Do you see anything looking like a module for smartcard?

----------

## P.Kosunen

 *charles17 wrote:*   

> 
> 
> SCardEstablishContext: Service not available.
> 
> 

 

https://wiki.archlinux.org/index.php/Common_Access_Card

Need to start pcscd service before scan?

----------

## charles17

 *P.Kosunen wrote:*   

> Need to start pcscd service before scan?

 

Good catch.  Did so and then it started waiting forever  :Sad: 

BTW: Device info from the manufacturer's support site:

 * http://www.dell.com/support/home/en/us/dedhs1/product-support/servicetag/cyrtry1/configuration?os=wt64a&dcp=dndtag wrote:*   

> 214-10489 : Palmrest : Fingerprint Reader and Smart Card Reader (Contact and Contactless) Palmrest (Dual Pointing KB)

 Which takes me back to the https://blog.g3rt.nl/enable-dell-nfc-contactless-reader.html article mentioned by DONAHUE.

----------

## bunder

FWIW, I couldn't get these to work on my e6510 either, in win7 or on linux.  I think they're just busted.   :Laughing: 

----------

## P.Kosunen

https://ridrix.wordpress.com/2009/10/13/how-to-enable-pcsc-support-for-dell-contactless-reader/

 *Quote:*   

> Out of the box, this reader is not PC/SC enabled.
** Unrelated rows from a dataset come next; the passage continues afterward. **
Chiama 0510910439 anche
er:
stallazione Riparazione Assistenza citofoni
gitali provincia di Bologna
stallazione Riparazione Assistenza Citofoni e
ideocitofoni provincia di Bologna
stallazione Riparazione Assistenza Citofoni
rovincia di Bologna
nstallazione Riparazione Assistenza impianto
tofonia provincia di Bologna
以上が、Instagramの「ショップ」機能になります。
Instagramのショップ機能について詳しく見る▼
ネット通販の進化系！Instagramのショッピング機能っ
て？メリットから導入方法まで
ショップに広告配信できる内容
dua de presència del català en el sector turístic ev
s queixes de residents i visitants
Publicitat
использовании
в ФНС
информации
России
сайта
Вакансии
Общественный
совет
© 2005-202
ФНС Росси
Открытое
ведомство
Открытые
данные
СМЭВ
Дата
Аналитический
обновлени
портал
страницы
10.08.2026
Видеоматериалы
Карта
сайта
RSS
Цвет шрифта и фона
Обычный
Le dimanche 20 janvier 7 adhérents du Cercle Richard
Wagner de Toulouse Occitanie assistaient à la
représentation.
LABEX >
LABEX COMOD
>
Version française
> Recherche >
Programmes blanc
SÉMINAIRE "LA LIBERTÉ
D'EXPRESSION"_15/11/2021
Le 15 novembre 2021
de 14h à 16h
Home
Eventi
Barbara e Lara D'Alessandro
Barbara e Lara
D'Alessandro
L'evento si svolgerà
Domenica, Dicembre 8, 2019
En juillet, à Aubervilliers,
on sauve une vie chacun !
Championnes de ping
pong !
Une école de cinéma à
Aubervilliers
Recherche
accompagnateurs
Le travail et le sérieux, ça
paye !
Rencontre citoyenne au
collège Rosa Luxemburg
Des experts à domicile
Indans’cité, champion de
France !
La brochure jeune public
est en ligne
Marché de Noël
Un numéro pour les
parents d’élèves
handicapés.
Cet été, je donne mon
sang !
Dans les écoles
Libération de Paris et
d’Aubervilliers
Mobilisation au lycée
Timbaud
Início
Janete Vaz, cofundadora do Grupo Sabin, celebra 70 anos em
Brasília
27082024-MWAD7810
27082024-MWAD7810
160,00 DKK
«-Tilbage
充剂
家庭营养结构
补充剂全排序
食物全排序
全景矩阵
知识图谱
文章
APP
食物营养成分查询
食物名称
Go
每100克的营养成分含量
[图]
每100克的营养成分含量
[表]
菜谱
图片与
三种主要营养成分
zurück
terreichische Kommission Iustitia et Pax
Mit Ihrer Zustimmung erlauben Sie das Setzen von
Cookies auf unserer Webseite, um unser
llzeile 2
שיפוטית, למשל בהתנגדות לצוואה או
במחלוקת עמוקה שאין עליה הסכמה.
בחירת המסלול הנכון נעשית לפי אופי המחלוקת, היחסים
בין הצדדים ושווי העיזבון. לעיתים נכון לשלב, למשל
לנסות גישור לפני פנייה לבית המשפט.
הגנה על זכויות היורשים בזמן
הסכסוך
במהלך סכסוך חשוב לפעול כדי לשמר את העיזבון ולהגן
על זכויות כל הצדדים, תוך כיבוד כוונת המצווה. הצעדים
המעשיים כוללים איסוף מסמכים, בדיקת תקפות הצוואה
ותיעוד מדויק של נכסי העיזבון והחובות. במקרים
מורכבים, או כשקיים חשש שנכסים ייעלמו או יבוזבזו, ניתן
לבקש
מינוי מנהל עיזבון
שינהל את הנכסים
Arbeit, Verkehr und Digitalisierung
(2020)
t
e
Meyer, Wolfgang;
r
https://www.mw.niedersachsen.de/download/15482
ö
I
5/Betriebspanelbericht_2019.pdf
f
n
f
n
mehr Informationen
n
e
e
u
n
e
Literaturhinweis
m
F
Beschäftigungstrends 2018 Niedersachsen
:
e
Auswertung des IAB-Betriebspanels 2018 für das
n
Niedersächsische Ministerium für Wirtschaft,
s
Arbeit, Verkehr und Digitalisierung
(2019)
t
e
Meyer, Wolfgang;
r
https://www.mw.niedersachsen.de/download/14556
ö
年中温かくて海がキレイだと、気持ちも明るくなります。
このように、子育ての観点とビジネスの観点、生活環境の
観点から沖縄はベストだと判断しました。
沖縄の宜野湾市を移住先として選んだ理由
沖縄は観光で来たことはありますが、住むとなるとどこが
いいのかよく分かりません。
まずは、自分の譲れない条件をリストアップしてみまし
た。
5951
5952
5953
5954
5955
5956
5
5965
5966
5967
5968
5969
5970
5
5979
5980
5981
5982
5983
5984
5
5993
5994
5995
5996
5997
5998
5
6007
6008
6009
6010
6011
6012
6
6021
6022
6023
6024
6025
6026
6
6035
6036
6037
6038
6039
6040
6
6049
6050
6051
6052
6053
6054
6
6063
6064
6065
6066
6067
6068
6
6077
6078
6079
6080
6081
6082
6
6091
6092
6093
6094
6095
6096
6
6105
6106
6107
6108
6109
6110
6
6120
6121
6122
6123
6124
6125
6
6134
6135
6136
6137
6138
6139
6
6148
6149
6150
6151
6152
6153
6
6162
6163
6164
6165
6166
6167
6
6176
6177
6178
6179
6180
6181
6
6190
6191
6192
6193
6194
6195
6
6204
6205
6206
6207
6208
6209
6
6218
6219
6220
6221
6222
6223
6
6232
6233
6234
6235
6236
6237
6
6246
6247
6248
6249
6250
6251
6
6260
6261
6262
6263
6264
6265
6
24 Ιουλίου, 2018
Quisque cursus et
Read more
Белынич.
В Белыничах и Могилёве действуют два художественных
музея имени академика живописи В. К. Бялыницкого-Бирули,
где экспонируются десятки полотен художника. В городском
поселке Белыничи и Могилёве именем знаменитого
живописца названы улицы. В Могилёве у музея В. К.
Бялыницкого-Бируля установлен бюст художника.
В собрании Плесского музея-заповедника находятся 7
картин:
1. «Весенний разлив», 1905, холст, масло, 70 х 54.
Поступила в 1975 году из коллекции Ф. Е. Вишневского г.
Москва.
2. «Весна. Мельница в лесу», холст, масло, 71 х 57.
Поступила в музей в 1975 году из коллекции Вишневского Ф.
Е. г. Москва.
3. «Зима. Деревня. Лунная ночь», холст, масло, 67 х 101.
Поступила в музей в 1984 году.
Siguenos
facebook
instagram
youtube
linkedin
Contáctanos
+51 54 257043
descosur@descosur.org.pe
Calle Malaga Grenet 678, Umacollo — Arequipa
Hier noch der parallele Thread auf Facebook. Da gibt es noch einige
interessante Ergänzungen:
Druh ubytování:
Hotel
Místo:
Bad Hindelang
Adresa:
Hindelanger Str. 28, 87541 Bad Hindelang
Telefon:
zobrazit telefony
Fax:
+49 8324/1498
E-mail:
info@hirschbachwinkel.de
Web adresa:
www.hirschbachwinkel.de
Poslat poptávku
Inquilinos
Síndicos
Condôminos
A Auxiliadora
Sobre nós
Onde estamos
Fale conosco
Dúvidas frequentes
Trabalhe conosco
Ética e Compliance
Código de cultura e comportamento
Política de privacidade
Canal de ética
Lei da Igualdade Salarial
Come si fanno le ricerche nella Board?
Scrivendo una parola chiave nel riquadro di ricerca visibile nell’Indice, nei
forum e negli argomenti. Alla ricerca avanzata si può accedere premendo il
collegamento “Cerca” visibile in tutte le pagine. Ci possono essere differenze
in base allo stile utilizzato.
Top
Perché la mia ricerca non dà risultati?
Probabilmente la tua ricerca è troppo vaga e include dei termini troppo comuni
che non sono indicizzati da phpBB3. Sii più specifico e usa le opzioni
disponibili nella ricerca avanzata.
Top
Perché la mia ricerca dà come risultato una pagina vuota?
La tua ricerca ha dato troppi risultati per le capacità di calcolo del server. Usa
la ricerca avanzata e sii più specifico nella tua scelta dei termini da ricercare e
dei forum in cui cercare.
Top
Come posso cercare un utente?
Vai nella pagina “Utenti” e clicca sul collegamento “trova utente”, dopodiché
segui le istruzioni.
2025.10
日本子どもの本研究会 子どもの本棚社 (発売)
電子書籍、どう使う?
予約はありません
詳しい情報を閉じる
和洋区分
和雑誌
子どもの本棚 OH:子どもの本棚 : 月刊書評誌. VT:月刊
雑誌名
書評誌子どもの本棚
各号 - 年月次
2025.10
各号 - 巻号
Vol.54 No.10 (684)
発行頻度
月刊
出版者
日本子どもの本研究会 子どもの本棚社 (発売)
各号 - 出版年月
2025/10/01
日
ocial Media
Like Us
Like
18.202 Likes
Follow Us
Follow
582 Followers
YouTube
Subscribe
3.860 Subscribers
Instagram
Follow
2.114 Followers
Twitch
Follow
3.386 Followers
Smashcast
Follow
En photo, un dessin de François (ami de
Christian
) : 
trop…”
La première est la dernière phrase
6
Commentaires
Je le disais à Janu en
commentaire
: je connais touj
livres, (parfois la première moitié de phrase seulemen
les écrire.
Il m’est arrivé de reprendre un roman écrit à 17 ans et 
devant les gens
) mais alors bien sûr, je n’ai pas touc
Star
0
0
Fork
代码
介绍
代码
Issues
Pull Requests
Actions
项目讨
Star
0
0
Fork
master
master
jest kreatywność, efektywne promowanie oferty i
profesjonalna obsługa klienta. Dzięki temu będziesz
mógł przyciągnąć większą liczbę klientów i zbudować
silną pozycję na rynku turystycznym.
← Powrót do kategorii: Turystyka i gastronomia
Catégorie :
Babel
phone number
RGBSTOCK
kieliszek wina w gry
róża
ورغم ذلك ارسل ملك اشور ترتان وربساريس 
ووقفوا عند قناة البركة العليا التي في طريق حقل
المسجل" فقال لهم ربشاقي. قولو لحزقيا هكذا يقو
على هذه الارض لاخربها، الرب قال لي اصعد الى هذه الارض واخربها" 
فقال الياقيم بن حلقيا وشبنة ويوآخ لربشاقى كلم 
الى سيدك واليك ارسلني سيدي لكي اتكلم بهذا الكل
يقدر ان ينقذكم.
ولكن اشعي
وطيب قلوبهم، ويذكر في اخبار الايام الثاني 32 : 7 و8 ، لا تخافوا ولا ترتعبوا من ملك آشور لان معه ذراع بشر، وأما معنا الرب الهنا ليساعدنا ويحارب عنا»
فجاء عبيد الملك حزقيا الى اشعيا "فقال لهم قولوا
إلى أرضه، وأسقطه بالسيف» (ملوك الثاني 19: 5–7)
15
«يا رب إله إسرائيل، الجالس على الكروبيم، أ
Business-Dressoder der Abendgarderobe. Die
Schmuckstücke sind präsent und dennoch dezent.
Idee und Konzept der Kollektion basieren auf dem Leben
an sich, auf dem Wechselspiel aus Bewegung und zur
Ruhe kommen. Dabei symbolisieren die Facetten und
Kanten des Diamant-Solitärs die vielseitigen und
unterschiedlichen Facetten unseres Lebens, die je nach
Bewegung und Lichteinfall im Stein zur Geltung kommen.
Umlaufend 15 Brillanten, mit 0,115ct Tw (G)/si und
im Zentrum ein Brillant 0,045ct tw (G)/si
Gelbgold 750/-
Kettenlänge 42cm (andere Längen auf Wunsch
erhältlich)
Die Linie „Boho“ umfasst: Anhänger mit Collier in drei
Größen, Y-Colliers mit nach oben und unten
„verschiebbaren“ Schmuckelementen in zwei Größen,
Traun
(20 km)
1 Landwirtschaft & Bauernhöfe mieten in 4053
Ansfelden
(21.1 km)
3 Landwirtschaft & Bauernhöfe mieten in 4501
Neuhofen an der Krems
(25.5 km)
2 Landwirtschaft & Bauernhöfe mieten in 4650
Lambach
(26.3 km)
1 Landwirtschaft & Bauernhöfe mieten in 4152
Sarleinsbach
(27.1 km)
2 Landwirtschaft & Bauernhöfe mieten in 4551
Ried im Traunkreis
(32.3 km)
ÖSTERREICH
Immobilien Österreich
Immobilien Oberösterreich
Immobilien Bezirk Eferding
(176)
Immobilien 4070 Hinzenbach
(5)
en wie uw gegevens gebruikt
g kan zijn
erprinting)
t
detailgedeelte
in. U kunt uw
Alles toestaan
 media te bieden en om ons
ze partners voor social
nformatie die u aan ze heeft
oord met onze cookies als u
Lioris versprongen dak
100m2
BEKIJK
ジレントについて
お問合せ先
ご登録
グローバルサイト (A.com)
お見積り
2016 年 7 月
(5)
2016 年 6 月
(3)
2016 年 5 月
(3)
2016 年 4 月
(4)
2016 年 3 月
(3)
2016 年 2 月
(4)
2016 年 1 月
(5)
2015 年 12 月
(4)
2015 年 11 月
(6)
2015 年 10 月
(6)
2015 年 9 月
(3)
The contactless reader is only available through the CV chipset (Dell Credentials Vault), meaning that it will only work in PBA (Pre Boot Authentication), and when enrolling a contactless card through the Dell supported software (EmbassySuite/ControlPoint).

 

https://bibuweb.de/enable-rfid-reader-on-dell-laptops/

 *Quote:*   

> For using the contactless reader in your own applications you have to disable the “CV Only Radio Mode”.

 

----------

## charles17

Thanks for these links.

----------